* **Given information**:

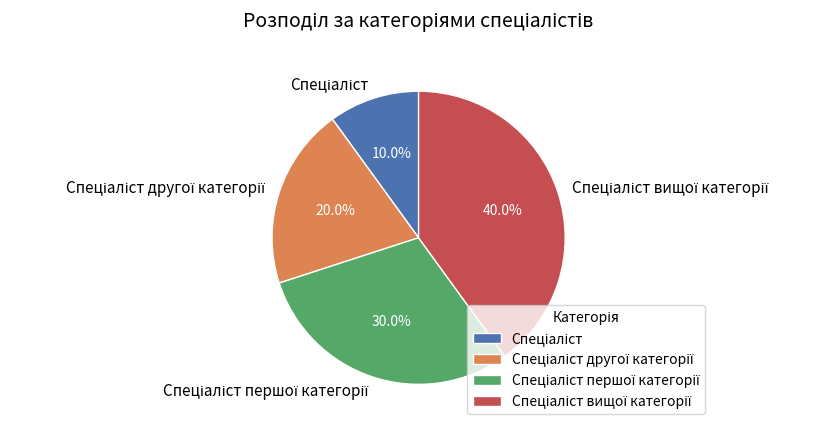

Is there any slice that represents more than half of the pie?

No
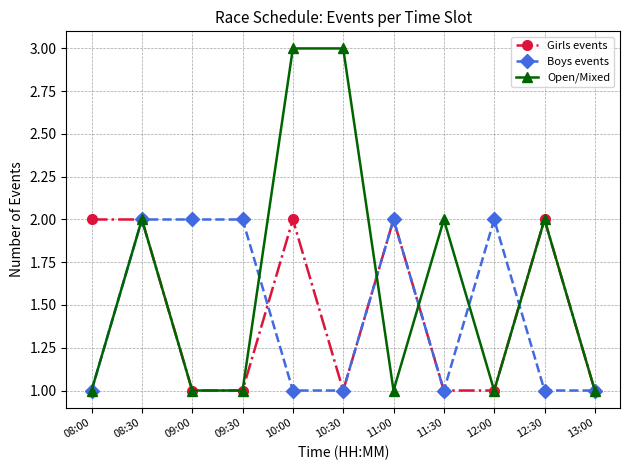

True or false: Girls events and Boys events intersect in this chart.

True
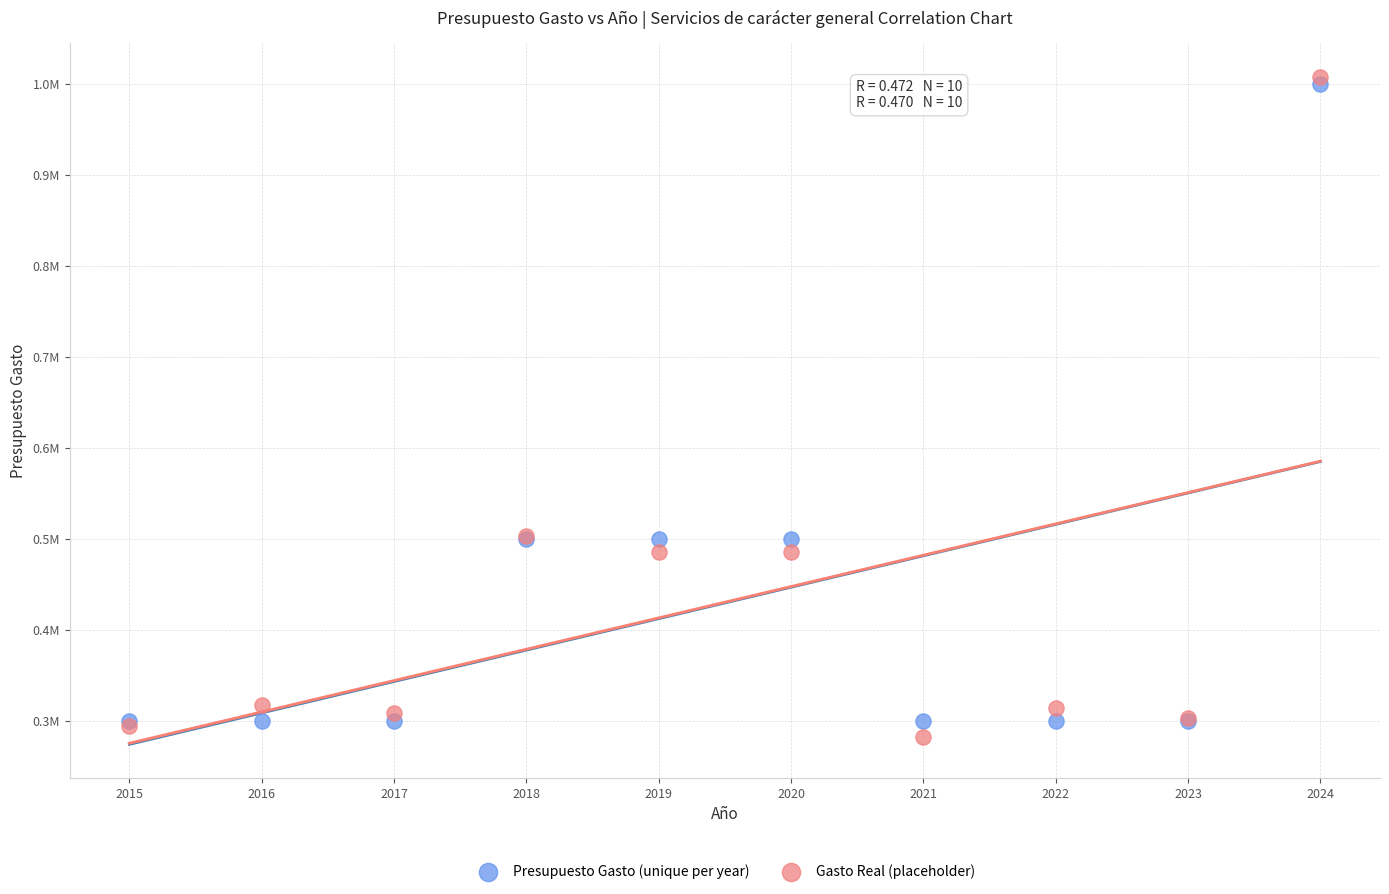

What are all the series names shown in the legend?

Presupuesto Gasto (unique per year), Gasto Real (placeholder)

* **What this task involves**: Rewrite the data above without the pictures, swapping "chart" for "graph" and leaving everything else unchanged.

* **Your solution**:
Is there any slice that represents more than half of the pie?

No

True or false: Girls events and Boys events intersect in this graph.

True

What are all the series names shown in the legend?

Presupuesto Gasto (unique per year), Gasto Real (placeholder)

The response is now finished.